(Beginning of Text)
A Good Day to Die Hard isn't as good as the original, 25-year-old Die Hard, because no shit it isn't. Definitionally, most action movies aren't as good as the best action movie ever made. So there's absolutely no reason to go there in the first place. But if we say instead, something like, A Good Day to Die Hard isn't as good as the 23-year-old Die Hard 2, well that's starting to get us someplace.

In fact, Good Day is just plain bad, a movie of very little positive merit in any respect. The last film in the franchise, 2007's Live Free or Die Hard, was a fine action movie and not a very great Die Hard picture; Good Day is a slightly better Die Hard picture and a much, much worse action movie. And calling it "better Die Hard" is being awfully relative: honestly, if the character Bruce Willis was playing had any other name than John McClane, it wouldn't ever seem necessary to compare this film to the first three, so different is its sense (almost non-existent) humor, and the All-American Everyday Joe who very much does not occupy center stage, having been replaced by somewhat generic supercop. The story is a ripped-from-the-'80s tale of Russian criminals and terrorist, not a somewhat daft technothriller; that is the degree to which we are headed back in the direction of John McTiernan's glorious original.

The concept, this time, is that McClane has traveled to Moscow to find his erstwhile son Jack (Jai Courtney), a globetrotter of some criminal bent, or so it would seem. In fact, right about the time that the two McClanes meet up, to the extravagant disgust of the son, it's obvious that Jack is some manner of U.S. spy, present in Russia to protect American interest in the face of a nasty duel between a corrupt ex-Soviet official now serving in the Russian government, and his former ally, a whistleblower with a secret file that could bring down this intensely corrupt and hostile official once and for all. I would carp that it lacks simplicity, but even Die Hard itself wasn't tremendously simple; the difference is that Die Hard introduced its complexity later on, where as Good Day dumps it all on us right at the start, needlessly crippling the film with arcane and not very interesting exposition before it can get to the good stuff.
(End of Text)
(Beginning of Data excerpts)
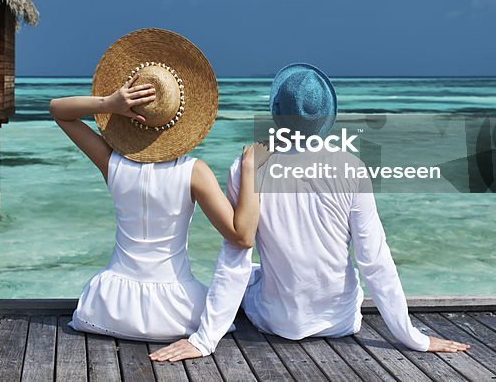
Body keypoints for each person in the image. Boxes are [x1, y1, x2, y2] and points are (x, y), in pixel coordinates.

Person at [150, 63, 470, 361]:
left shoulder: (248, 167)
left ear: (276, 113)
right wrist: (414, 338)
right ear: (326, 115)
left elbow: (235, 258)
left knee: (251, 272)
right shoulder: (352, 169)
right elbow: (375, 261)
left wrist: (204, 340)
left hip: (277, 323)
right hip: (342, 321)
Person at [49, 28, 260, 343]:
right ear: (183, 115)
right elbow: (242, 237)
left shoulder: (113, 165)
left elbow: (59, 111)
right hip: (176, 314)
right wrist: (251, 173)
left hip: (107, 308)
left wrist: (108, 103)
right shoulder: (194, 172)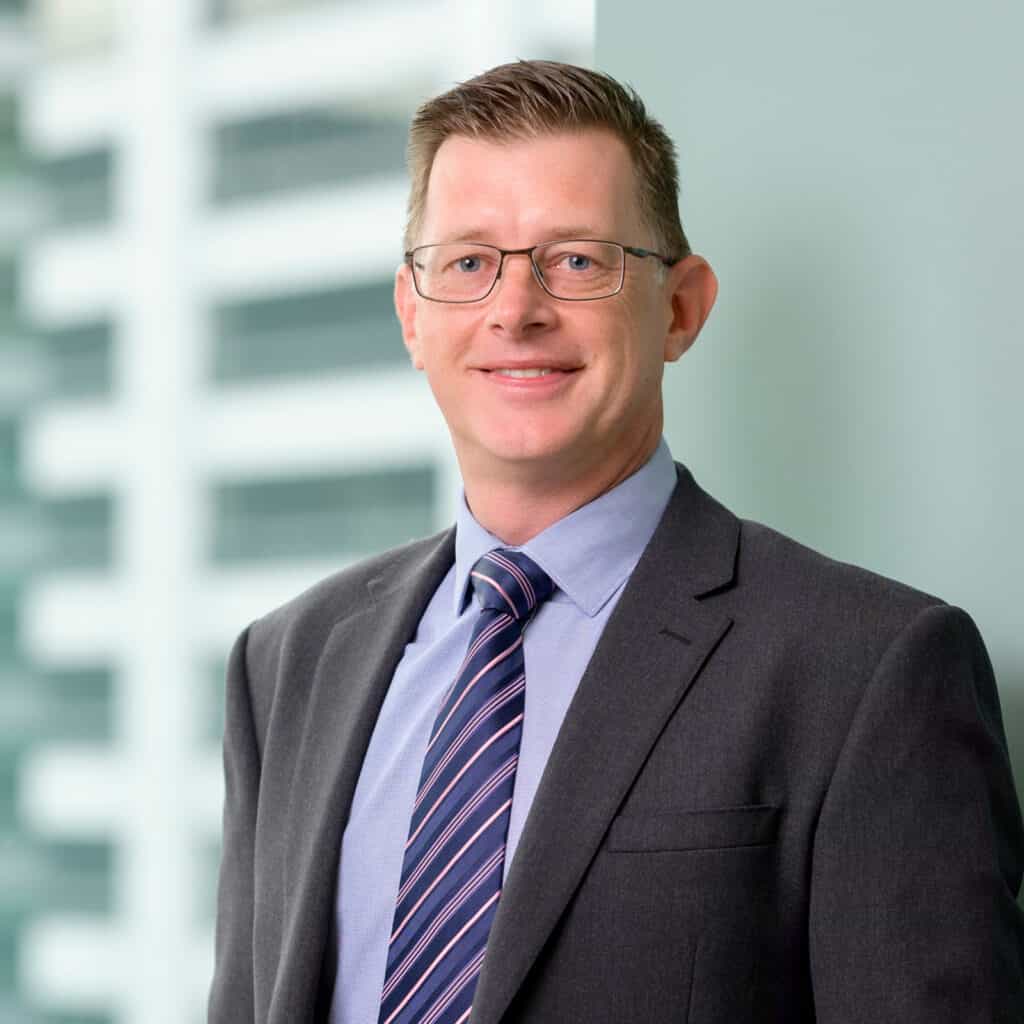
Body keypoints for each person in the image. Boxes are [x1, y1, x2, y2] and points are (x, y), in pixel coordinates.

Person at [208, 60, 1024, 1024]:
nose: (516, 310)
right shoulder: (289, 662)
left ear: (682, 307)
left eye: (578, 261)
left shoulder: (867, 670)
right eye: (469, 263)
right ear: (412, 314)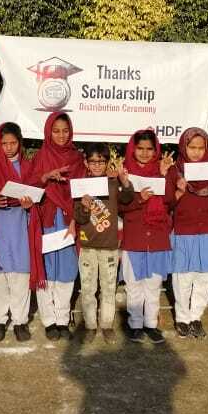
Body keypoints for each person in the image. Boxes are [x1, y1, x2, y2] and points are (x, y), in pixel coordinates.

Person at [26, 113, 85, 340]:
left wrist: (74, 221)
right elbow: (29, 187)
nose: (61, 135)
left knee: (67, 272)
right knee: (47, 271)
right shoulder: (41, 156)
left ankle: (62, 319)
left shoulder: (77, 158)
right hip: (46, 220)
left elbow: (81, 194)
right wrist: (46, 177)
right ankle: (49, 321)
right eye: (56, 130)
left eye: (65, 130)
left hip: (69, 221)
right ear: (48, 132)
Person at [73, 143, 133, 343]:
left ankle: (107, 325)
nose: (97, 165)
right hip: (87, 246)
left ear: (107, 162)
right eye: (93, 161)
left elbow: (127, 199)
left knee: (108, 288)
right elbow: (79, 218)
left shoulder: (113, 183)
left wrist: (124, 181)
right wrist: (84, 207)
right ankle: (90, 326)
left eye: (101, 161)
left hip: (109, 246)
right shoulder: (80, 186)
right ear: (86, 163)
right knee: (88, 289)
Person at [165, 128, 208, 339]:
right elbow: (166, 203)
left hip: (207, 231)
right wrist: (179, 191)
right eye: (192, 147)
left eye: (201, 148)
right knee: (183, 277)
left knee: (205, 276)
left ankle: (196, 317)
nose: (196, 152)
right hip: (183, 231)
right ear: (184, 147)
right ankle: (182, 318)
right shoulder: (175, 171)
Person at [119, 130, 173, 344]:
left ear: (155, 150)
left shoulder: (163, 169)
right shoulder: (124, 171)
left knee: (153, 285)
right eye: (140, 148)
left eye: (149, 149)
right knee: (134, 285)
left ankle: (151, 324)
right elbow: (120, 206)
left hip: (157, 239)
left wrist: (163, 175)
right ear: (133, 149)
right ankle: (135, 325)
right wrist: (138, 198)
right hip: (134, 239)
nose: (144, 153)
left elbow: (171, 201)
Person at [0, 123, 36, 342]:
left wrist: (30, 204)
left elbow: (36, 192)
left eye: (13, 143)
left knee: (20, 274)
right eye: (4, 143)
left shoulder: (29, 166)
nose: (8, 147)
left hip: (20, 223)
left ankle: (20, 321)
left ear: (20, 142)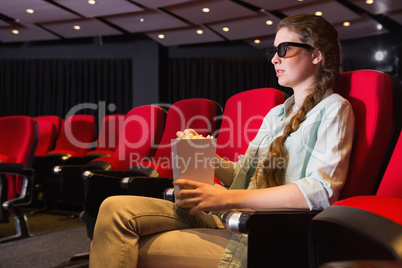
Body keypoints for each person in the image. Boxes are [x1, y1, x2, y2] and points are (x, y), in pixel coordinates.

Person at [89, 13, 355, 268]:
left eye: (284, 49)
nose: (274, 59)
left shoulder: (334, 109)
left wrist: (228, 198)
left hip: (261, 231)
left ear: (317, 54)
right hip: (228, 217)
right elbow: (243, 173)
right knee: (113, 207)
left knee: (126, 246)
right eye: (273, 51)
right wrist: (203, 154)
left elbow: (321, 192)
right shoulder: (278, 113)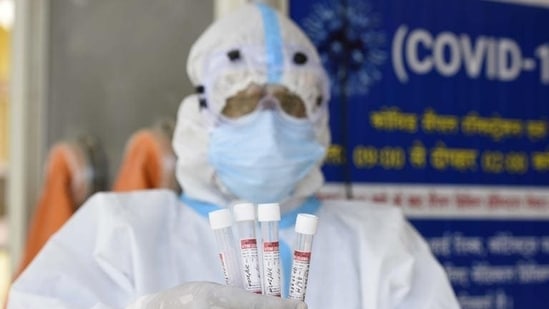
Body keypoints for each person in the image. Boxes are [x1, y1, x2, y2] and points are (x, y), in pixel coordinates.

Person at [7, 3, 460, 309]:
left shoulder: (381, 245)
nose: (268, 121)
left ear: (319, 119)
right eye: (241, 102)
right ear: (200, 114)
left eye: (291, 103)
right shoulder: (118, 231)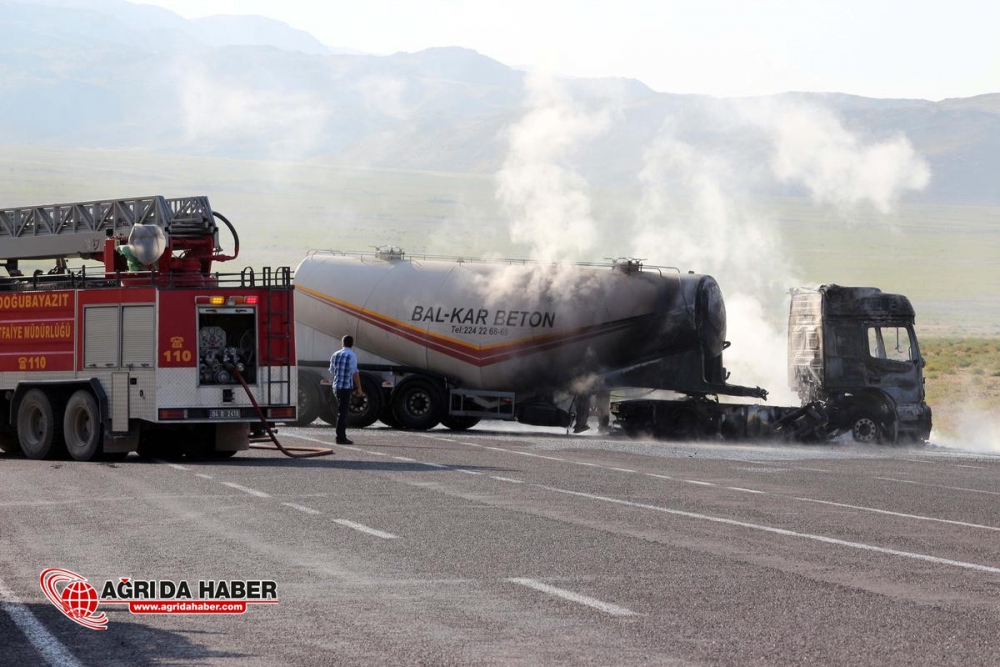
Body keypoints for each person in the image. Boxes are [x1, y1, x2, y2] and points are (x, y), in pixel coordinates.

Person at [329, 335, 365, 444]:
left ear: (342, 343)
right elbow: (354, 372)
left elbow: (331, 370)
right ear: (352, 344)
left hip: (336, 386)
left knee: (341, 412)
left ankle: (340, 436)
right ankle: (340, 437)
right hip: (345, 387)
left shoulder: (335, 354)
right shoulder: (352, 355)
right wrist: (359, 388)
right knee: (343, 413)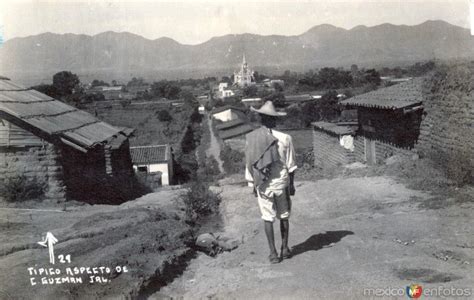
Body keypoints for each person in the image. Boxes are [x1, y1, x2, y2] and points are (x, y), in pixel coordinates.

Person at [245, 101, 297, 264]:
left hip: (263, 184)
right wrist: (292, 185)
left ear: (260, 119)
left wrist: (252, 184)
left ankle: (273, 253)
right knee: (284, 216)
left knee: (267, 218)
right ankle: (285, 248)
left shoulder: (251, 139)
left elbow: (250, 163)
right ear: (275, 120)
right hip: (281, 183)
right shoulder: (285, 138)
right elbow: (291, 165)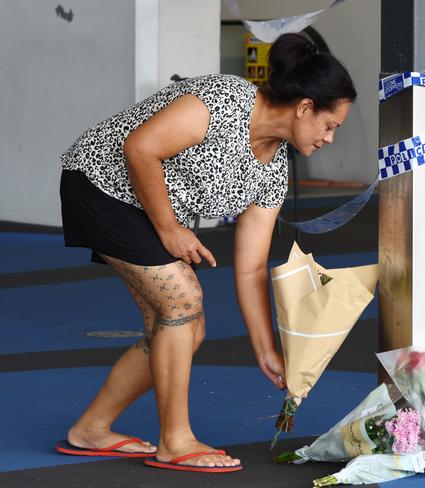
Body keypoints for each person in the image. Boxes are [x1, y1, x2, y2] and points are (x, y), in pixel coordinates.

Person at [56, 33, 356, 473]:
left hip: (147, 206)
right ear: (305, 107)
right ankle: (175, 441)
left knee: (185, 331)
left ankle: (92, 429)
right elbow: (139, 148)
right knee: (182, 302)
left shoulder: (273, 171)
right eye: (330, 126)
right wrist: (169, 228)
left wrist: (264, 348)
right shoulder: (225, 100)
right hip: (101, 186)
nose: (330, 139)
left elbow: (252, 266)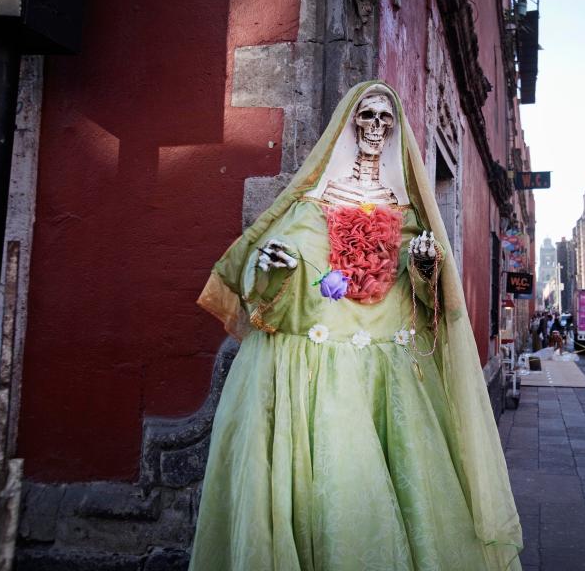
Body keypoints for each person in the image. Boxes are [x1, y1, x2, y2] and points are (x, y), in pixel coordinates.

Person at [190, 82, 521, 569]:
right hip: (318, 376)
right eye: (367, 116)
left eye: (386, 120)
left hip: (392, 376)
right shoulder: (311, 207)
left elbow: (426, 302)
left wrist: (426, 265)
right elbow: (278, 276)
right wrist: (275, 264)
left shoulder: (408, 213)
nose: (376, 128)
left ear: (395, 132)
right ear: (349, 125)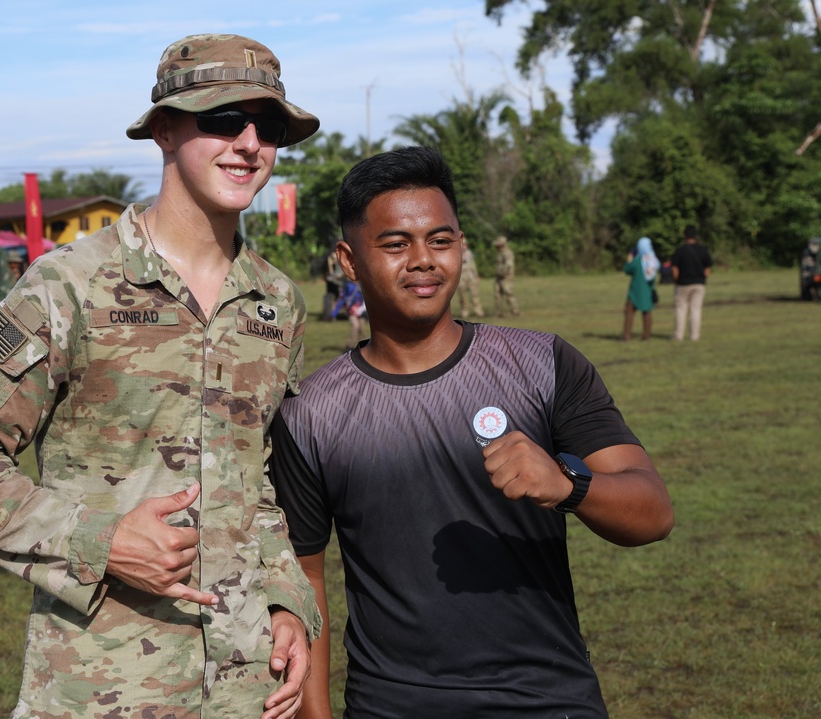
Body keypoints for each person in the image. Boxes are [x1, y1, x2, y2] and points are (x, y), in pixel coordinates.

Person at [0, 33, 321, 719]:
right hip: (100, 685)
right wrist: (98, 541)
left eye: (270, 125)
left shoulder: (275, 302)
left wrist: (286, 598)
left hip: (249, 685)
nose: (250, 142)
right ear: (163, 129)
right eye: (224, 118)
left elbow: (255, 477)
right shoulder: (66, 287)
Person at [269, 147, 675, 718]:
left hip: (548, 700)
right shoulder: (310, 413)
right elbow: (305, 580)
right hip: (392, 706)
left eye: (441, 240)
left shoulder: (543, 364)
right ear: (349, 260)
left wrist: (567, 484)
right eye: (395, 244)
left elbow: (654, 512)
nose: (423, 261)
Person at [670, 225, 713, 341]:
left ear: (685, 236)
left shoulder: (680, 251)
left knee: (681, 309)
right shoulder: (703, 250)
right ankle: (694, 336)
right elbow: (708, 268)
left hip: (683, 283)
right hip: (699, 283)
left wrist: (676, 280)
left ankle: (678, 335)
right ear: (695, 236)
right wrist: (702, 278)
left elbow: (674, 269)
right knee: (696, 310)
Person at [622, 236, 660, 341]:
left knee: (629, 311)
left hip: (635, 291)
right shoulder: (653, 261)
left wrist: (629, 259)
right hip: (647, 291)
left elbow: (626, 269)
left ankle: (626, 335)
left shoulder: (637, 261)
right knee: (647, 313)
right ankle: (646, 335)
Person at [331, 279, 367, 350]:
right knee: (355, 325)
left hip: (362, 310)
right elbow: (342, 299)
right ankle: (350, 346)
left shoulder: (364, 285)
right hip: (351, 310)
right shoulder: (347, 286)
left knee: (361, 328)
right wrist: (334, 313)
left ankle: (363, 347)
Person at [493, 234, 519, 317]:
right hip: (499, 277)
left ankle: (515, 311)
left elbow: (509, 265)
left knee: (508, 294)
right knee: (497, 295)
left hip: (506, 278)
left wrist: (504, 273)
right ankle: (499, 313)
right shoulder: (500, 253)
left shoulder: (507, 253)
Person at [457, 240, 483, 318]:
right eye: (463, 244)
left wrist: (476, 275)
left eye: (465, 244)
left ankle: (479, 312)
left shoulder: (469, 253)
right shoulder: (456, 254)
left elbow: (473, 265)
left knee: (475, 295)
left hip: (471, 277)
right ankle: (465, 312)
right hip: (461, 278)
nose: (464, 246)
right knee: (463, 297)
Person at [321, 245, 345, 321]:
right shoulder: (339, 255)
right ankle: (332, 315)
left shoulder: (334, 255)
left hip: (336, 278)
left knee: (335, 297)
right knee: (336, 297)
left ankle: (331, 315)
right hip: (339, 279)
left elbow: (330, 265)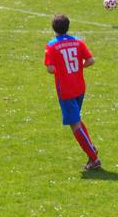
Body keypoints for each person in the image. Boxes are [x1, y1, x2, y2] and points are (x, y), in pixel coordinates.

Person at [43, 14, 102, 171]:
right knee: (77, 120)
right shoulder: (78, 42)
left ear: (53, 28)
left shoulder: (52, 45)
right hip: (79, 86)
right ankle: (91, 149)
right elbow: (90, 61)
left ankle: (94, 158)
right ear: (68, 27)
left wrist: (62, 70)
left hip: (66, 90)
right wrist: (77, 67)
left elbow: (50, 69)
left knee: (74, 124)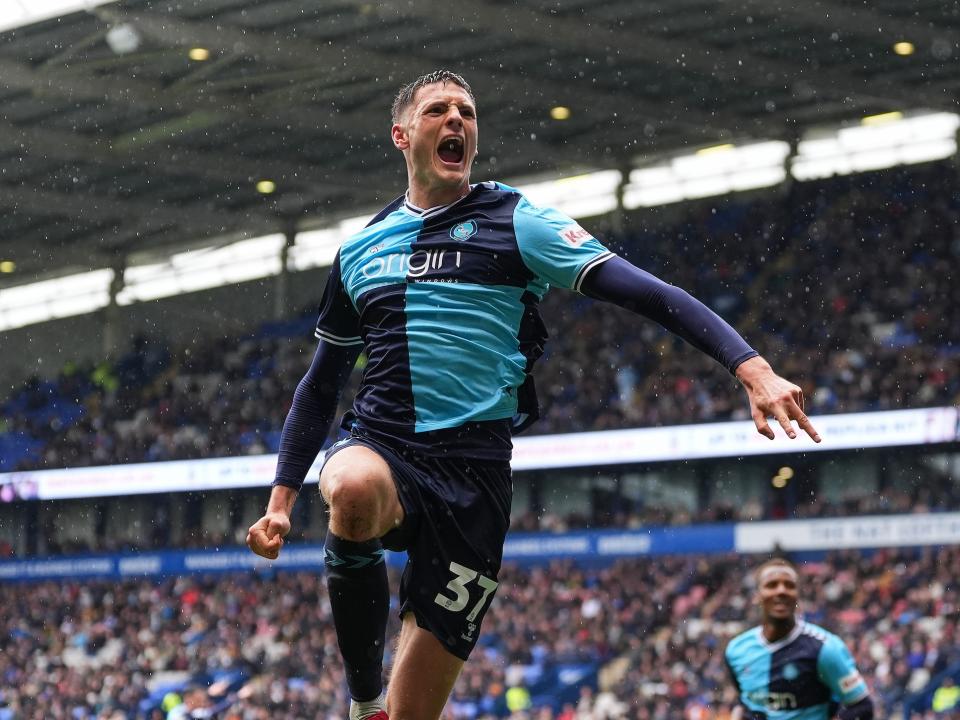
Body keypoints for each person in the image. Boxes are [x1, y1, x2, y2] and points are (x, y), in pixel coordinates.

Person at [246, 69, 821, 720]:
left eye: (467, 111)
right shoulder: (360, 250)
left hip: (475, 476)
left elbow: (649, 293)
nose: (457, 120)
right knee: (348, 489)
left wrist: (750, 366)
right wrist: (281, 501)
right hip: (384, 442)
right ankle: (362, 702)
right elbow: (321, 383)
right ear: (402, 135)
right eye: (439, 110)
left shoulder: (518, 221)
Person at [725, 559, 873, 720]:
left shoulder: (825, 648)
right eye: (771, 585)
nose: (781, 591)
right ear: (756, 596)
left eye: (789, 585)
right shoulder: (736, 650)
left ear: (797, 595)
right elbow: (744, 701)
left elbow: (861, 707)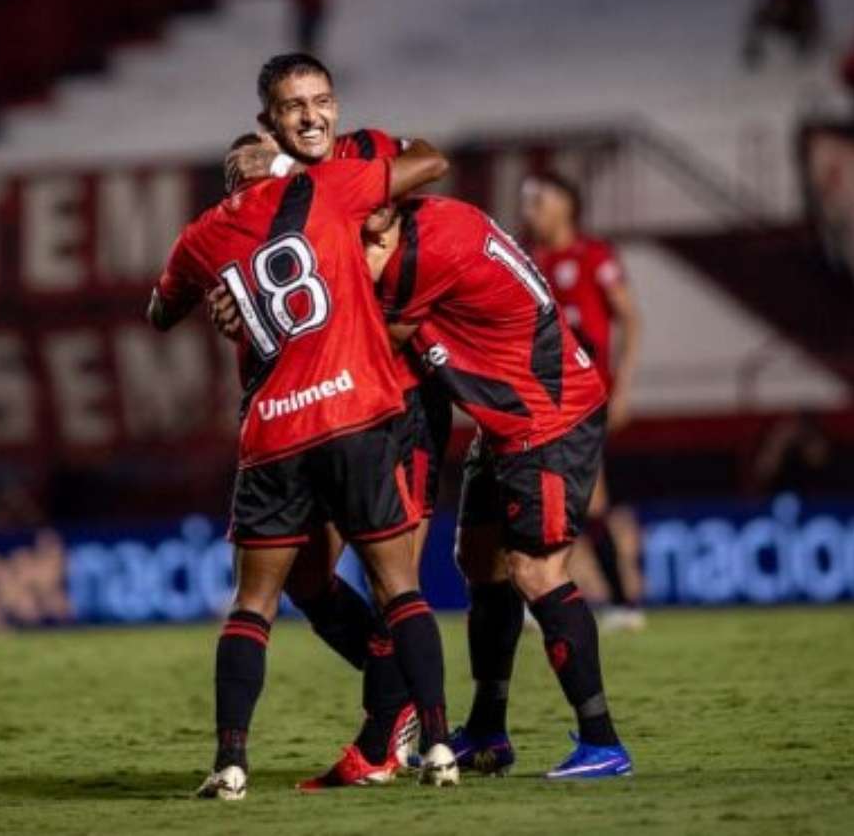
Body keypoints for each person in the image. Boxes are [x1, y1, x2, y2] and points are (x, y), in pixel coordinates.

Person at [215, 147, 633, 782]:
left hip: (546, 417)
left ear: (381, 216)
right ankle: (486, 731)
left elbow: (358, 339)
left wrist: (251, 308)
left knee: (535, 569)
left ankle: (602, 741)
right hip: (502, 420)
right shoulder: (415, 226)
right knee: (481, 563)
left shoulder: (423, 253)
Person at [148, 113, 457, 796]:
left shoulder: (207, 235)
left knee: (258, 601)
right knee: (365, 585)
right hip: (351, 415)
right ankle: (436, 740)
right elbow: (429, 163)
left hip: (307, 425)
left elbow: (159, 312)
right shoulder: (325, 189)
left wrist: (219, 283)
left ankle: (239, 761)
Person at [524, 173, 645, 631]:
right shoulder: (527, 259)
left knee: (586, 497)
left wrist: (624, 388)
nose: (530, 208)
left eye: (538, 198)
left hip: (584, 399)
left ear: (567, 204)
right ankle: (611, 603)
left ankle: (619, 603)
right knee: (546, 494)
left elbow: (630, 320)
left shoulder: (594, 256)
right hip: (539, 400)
(End of Data excerpts)
> [Problem statement]: Condense the review's paragraph beginning "The concept, this time," into a short bulleted list that keeps its main facts.

> [Answer space]:
- McClane travels to Moscow to find his son Jack (Jai Courtney), who seems to be a globetrotter with criminal leanings.
- Soon after they meet, to Jack's great disgust, it becomes clear that Jack is some kind of U.S. spy protecting American interests in Russia.
- The plot centers on a feud between a corrupt ex-Soviet official now in the Russian government and his former ally, a whistleblower whose secret file could bring the official down.
- The original Die Hard was also complex, but it introduced its complexity later. Good Day puts it all at the start and weighs the film down with obscure, dull exposition before reaching the good parts.